Incorporate continuous parameters into the F2 action space

Investigate whether incorporating continuous rotation parameters into the action space of the F2 offline reinforcement learning framework for compiling free-fermionic subroutines can achieve equal or improved gate-count and depth reductions relative to the current discretized-angle move set, while maintaining target accuracy.

Background

F2 currently operates with a discrete set of parameterized Pauli-string exponentials, where rotation angles are discretized (e.g., Θ includes ±π/2k). This design stabilizes learning in a large hybrid discrete-continuous action space and simplifies offline trajectory generation, but can initially inflate depth until post-pass optimizations merge and commute gates.

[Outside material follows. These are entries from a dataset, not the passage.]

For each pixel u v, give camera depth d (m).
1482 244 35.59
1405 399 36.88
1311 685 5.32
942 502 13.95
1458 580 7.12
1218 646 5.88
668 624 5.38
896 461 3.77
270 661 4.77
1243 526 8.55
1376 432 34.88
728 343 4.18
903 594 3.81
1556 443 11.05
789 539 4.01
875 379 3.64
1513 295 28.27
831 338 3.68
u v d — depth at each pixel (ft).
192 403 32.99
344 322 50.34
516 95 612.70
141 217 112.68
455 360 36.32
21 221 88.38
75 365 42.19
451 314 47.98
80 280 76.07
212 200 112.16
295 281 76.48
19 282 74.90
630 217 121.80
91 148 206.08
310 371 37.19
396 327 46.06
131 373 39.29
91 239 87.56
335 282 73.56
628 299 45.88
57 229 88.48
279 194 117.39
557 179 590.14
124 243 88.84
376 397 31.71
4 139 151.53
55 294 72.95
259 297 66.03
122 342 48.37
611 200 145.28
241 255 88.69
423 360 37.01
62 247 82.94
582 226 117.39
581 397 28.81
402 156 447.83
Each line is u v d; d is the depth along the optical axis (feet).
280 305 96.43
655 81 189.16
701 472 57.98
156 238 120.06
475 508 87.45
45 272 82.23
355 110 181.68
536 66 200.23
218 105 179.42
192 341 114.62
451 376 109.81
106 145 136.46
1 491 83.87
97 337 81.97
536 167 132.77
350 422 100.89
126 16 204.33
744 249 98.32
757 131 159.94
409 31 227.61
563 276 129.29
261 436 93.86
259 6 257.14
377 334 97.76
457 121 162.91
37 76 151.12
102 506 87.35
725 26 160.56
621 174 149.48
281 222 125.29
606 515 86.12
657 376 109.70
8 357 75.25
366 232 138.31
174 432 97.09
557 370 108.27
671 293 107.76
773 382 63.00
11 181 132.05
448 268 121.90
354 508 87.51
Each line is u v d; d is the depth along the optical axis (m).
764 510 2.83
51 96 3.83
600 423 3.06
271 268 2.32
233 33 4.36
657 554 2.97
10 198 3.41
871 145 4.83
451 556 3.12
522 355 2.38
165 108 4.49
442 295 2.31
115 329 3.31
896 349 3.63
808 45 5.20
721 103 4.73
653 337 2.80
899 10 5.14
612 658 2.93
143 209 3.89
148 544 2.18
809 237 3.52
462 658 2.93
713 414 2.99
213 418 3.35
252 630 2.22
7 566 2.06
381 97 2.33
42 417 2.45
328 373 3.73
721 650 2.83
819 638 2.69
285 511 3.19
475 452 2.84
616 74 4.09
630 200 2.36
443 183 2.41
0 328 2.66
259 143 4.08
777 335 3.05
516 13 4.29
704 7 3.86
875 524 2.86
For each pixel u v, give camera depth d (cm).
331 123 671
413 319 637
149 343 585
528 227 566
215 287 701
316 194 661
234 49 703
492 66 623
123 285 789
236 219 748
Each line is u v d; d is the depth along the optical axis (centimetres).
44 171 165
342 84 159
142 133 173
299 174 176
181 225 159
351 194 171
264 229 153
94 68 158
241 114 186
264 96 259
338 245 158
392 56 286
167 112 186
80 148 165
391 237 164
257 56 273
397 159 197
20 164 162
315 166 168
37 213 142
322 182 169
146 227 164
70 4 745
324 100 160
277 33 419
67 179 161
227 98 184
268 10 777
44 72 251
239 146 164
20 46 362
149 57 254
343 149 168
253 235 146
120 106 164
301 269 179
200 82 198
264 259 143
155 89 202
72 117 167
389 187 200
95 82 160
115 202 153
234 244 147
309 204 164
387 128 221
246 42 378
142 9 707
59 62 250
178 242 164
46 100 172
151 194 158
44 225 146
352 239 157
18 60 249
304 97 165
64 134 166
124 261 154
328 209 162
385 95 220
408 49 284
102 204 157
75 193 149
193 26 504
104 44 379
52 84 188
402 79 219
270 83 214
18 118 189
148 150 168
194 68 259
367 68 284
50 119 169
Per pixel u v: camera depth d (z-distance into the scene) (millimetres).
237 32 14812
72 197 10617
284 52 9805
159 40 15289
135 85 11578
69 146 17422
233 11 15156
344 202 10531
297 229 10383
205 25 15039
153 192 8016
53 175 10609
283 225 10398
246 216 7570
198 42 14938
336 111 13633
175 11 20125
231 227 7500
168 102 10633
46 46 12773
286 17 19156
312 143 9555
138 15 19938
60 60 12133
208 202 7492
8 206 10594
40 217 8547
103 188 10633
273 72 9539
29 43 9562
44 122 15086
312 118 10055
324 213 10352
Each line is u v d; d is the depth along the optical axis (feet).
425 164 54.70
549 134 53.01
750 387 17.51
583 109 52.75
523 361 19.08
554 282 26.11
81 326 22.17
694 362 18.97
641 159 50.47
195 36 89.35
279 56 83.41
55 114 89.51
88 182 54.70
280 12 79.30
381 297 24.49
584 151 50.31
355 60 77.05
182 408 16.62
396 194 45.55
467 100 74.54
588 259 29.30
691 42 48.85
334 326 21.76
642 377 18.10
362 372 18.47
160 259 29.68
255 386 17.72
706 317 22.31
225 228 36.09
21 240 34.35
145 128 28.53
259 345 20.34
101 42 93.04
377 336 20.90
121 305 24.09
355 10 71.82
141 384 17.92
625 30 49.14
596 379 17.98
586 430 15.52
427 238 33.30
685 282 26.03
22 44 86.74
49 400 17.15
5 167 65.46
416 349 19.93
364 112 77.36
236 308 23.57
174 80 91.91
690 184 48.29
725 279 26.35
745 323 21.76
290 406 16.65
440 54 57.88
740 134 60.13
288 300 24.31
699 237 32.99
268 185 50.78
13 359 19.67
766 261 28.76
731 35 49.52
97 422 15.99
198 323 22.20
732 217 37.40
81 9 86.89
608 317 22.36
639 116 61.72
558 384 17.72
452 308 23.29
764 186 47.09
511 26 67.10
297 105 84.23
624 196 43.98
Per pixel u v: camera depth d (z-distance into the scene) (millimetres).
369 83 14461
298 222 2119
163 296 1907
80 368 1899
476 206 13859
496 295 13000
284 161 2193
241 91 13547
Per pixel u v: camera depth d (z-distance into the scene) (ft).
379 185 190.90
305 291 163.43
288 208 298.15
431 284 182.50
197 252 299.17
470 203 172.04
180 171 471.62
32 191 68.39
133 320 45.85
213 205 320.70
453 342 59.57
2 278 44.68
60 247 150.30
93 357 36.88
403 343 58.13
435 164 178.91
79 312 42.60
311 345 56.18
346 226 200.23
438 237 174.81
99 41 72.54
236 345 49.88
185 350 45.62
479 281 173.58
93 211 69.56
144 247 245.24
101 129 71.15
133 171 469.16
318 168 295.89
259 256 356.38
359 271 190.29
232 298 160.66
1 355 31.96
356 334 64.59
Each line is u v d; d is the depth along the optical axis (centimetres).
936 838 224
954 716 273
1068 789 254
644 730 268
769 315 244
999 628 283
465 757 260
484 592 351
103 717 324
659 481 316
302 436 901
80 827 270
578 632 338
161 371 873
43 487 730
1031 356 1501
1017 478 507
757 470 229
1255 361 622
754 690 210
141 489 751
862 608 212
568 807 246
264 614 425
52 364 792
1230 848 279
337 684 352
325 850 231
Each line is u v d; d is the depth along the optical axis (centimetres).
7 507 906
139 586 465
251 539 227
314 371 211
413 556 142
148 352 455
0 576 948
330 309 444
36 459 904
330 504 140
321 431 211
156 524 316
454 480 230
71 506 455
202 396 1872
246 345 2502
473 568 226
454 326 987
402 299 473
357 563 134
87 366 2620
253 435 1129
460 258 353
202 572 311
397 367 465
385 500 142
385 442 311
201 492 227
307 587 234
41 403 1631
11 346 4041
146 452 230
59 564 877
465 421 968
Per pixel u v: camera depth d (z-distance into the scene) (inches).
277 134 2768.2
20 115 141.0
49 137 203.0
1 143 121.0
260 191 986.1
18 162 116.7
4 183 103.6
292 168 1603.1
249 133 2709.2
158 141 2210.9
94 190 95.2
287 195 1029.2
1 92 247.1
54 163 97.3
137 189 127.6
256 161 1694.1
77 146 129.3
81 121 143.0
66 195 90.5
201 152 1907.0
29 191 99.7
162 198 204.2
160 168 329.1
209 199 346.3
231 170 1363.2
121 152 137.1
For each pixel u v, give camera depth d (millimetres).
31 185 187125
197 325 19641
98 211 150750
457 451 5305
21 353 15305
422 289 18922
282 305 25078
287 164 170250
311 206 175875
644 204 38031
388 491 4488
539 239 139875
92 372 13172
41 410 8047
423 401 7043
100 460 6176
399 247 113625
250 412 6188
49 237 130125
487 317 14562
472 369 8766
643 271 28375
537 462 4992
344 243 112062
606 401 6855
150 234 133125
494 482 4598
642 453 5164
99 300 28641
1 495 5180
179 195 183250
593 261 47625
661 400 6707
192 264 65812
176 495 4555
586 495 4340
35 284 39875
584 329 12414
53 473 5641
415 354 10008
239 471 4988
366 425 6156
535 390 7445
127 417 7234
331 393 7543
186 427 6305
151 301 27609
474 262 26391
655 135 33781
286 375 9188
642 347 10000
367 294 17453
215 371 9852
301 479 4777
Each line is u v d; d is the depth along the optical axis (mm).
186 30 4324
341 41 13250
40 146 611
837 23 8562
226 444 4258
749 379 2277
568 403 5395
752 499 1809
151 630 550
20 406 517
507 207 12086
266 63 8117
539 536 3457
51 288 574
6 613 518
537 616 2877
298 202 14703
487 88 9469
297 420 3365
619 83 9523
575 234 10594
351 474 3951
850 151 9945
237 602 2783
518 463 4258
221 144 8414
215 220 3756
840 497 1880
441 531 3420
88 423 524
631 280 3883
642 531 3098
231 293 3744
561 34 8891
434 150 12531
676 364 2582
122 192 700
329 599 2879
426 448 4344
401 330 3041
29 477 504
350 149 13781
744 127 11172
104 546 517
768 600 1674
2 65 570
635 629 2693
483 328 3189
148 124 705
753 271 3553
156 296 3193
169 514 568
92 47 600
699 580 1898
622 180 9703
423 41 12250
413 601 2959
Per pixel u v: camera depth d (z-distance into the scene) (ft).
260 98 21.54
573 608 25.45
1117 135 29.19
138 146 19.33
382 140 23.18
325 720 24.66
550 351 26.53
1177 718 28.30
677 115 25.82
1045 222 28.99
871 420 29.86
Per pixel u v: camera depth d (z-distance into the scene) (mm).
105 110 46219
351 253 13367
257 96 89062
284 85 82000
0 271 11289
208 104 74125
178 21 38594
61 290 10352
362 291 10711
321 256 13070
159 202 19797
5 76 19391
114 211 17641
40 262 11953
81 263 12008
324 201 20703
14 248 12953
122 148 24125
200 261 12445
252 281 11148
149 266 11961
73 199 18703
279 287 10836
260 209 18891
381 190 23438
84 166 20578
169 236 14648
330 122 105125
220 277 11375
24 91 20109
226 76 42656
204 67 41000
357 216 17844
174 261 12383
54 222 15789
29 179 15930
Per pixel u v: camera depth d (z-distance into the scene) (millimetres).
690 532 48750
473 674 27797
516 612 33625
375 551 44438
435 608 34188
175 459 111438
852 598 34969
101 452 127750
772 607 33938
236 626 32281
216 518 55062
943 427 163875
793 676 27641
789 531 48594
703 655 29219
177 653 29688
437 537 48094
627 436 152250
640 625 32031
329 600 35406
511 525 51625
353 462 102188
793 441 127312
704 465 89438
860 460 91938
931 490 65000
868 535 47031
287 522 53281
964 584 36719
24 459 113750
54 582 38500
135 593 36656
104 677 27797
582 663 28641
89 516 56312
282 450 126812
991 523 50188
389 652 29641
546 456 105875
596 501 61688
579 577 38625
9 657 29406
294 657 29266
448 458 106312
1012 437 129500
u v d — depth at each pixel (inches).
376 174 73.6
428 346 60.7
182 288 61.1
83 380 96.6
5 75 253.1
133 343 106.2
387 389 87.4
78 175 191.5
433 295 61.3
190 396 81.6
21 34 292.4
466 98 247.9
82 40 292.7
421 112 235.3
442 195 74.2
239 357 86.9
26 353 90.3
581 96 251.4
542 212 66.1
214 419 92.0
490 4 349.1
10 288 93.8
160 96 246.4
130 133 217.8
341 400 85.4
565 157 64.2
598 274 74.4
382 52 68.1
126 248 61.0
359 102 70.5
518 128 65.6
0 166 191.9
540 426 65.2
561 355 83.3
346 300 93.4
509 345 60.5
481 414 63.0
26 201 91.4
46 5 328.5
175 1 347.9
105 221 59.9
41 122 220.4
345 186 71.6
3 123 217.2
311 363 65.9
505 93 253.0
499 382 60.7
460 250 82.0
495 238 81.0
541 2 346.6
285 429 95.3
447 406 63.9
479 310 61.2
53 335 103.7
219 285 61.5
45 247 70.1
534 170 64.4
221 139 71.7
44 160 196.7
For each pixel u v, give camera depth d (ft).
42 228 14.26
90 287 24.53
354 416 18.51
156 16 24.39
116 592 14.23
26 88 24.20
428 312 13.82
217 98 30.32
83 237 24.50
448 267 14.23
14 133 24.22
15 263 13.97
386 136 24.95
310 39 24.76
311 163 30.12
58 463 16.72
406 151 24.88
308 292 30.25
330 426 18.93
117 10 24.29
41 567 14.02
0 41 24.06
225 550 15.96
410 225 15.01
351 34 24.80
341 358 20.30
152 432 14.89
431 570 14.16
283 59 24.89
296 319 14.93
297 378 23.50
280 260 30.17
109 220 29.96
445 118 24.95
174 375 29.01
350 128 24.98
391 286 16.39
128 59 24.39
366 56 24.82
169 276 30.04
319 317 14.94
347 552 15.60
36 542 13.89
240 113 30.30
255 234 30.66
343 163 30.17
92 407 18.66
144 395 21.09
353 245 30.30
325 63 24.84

The authors explicitly question whether allowing continuous parameters directly in the move space could match or surpass the performance achieved with discretized angles, potentially mitigating depth inflation and offering finer-grained synthesis—while maintaining the low error tolerances demonstrated across benchmarks.

References

While this progress is promising, multiple research questions are still unanswered. These questions are as follows. Can the same performance be achieved or improved upon through the incorporation of continuous parameters into the move space?

F2: Offline Reinforcement Learning for Hamiltonian Simulation via Free-Fermionic Subroutine Compilation (2512.08023 - Decker et al., 8 Dec 2025) in Section 7 (Conclusion)